Alles ist natürlich sehr sexy dargestellt, und trotz Leder, Lack und Lingerie besitzen die beiden Protagonistinnen eine bezaubernde Reinheit und absolut nichts von irgendeiner schmuddeligen Betonkeller-Perversion, als die BDSM & Co. oft noch gesehen wird.

Man könnte der Geschichte höchstens ankreiden, dass hier, anders als beispielsweise in „Contro Natura“, dem körperlichen Idealbild gefrönt wird.

Auch wenn alles fast zu schön ist, um wahr zu sein, werden gleichzeitig durchaus reale Themen des S/M-Sex ausgesprochen. Lisa macht es an einer Stelle deutlich: „Für jemanden, der devot ist, ist das Risiko riesengroß. Vertrauen bedeutet, dass man zulässt, dass die andere Person einen fesselt, während man ihr glaubt, dass sie die Unantastbarkeit des Safewords respektieren wird.“
Lisas Safeword ist übrigens „Sonnenstein“.

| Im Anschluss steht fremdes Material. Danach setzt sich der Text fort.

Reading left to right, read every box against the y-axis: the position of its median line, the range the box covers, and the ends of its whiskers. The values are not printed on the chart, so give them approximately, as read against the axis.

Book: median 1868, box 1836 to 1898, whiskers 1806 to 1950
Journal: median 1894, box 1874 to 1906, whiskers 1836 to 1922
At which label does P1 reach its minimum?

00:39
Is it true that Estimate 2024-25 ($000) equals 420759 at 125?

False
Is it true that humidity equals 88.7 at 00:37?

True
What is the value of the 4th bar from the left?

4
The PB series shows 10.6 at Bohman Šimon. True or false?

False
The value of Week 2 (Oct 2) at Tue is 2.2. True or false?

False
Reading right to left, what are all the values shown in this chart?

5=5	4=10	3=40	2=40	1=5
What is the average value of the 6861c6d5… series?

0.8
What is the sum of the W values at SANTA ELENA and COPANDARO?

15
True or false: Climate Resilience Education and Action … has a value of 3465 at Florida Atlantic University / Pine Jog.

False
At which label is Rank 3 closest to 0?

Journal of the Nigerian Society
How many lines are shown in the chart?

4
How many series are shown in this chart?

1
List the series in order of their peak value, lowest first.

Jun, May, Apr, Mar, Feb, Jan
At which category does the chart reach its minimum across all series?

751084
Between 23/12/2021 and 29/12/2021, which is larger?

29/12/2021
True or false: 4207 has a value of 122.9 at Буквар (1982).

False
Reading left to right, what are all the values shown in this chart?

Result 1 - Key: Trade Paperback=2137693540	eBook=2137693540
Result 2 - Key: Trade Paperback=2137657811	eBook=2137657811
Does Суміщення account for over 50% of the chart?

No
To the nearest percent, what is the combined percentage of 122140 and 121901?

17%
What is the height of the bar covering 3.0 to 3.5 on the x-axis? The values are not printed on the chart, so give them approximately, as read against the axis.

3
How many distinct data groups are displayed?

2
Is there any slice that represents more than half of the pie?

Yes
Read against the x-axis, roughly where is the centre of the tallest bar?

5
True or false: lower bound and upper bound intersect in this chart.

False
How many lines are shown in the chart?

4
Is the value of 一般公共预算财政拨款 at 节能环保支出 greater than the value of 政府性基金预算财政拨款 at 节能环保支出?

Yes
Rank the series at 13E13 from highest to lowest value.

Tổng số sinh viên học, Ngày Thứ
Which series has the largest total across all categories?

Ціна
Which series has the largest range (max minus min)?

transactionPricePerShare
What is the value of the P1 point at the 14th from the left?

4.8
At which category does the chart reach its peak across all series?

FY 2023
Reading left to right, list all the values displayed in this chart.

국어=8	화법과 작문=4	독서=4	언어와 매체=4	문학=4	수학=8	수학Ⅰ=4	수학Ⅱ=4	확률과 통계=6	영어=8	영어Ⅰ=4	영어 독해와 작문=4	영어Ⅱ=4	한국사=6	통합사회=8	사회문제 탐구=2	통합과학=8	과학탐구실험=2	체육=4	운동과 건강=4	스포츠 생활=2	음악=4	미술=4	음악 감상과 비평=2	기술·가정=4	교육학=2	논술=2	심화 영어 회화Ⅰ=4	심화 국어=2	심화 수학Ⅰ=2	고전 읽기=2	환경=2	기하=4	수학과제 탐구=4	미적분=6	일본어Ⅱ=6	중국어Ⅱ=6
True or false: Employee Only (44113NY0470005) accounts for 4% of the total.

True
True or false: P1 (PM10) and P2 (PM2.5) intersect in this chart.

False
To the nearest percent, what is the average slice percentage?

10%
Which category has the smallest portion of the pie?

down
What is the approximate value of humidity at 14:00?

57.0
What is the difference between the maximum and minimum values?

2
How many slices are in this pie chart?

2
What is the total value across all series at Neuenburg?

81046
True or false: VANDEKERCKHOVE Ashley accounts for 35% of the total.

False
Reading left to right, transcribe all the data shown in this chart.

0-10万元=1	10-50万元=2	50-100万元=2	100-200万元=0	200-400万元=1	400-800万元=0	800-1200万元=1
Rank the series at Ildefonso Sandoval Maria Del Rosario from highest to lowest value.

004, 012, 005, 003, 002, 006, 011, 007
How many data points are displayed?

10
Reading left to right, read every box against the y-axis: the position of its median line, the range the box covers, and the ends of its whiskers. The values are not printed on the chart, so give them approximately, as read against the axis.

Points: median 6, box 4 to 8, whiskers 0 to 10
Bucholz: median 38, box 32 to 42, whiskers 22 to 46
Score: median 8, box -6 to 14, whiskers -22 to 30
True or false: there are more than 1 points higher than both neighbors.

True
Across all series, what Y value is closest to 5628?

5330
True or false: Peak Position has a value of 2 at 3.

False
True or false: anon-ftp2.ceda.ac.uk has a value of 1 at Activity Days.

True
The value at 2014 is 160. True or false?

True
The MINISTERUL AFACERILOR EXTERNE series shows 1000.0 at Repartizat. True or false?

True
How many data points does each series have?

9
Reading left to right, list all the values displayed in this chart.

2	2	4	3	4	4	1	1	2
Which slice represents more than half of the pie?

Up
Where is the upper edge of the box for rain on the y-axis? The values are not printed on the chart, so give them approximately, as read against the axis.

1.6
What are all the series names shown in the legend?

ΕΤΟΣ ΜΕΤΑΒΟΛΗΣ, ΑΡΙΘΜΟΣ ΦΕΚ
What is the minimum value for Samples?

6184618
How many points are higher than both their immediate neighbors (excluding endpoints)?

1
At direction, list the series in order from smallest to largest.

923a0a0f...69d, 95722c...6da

Was die emotionale Dynamik und Wirkung der Story angeht, dürfen auch Fans von Thierry „Jim“ Terrasson („Eine Nacht in Rom“, „Helena“) durchaus einen Blick riskieren. So weit ist „Sonnenstein“ gar nicht von den bittersüßen Geschichten des Franzosen entfernt.

Der Band wartet noch mit einem mehr als umfangreichen Bonus-Teil auf. Hier tritt Autor und Zeichner Stjepan Seijic selbst als Comicfigur auf und zeichnet augenzwinkernd den Weg von den ersten Bildern, die auf dem Künstlerportal Deviantart veröffentlich wurden, zum fertigen Comic nach. Weiterhin sind phantastische Einzelbilder von Ally und Lisa enthalten. Ausgearbeitete Studien, die mal ganz ernst und sexy und mal ironisch (der Ärger mit der Latexkleidung im Hochsommer) daherkommt.

„Sonnenstein“ 1 ist eine hinreißend gefühlvolle Romanze im BDSM-Outfit. Grandiose Bilder und ein prall gefülltes Bonus-Paket machen den Comic eigentlich zum Pflichtkauf für die Nicht-Superhelden-Fraktion.